There were unexpected costs as well.

“Robert Palmer came in late to that show and we had to charter a helicopter to bring him in,” he said. “It was a real challenge all the way around.”

Allman said his dad made a bit of money because he charged $1 per car to park.

“That’s how we paid his rent. He took the parking,” he said. “It’s not like we got to do it for free.”

He met the band members.

“They’re nothing like you think they are,” he said. “Most of them are prima donnas and they want everything their way.”

Allman said he learned to negotiate.

“They were all good lessons,” he said. “You couldn’t really enjoy the show because you were the one responsible for everything. You couldn’t relax because you were in charge.”
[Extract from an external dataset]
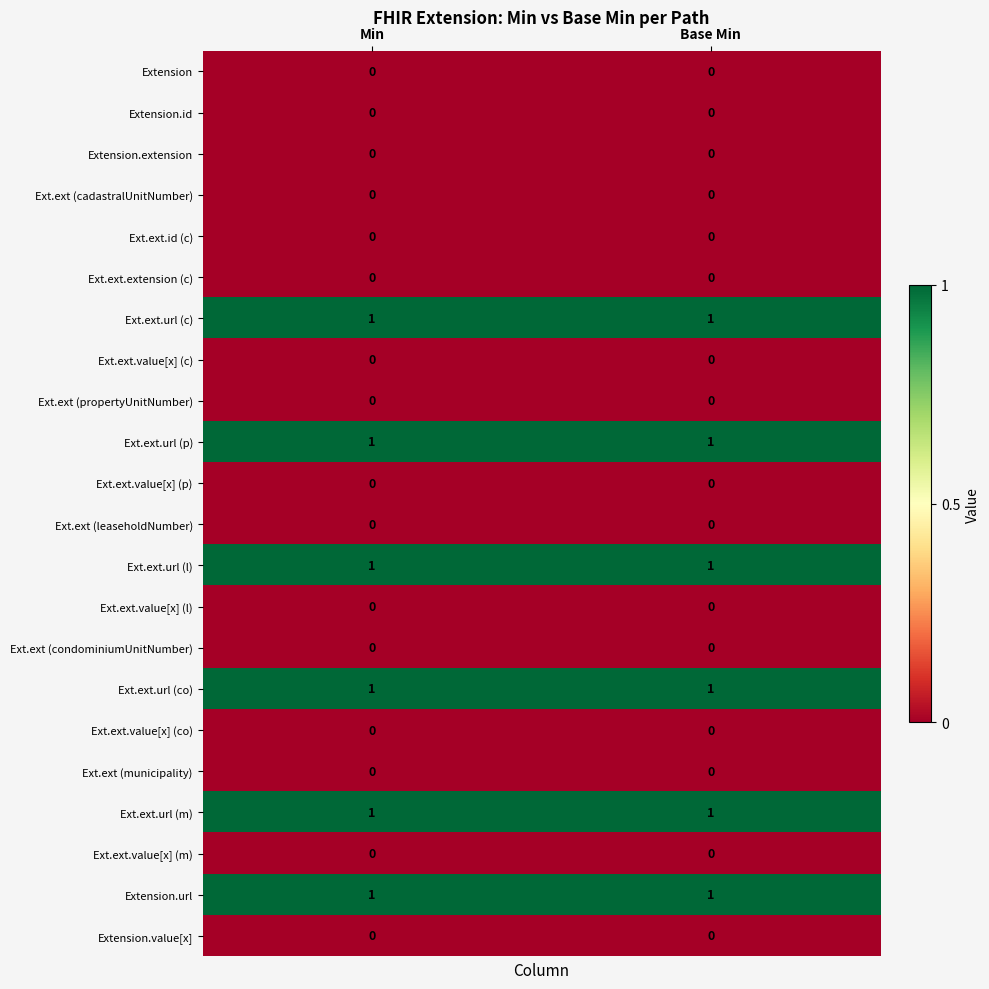

Is the value of Ext.ext.url (co) at Base Min greater than the value of Extension at Min?

Yes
Allman said he learned a lot, and the small amounts of money they made were used to make site upgrades such as flush restrooms and a concrete stage.

“Any money we made, we plowed right back into the site,” he said. “We had to have an onsite electrician. There was rain insurance. Things you don’t think about. If there was no show, we still had to pay the bands and pay to give everybody their money back.”

The venue continued into the 1980s, hosting smaller concerts and private parties until he said it died a natural death.

“Eventually, we didn’t continue because bands got too expensive,” he said.

His father later sold the land to an adjoining farmer.

But Allman said it was an experience he’ll never forget.

“It was pretty incredible,” he said. “I can’t tell you how exciting it was. It was just off the chart.

“The excitement was non-ending,” he said. “You can’t really explain it to somebody because they’ll think you’re bragging. The adrenaline rush is just amazing. After all the work you put into this, it’s just amazing to see it come together.

“I thought, ‘Here were are, young with a dream, and we pulled this off even through everybody said we couldn’t pull it off from the county on down,'” he said. “It was just phenomenal.”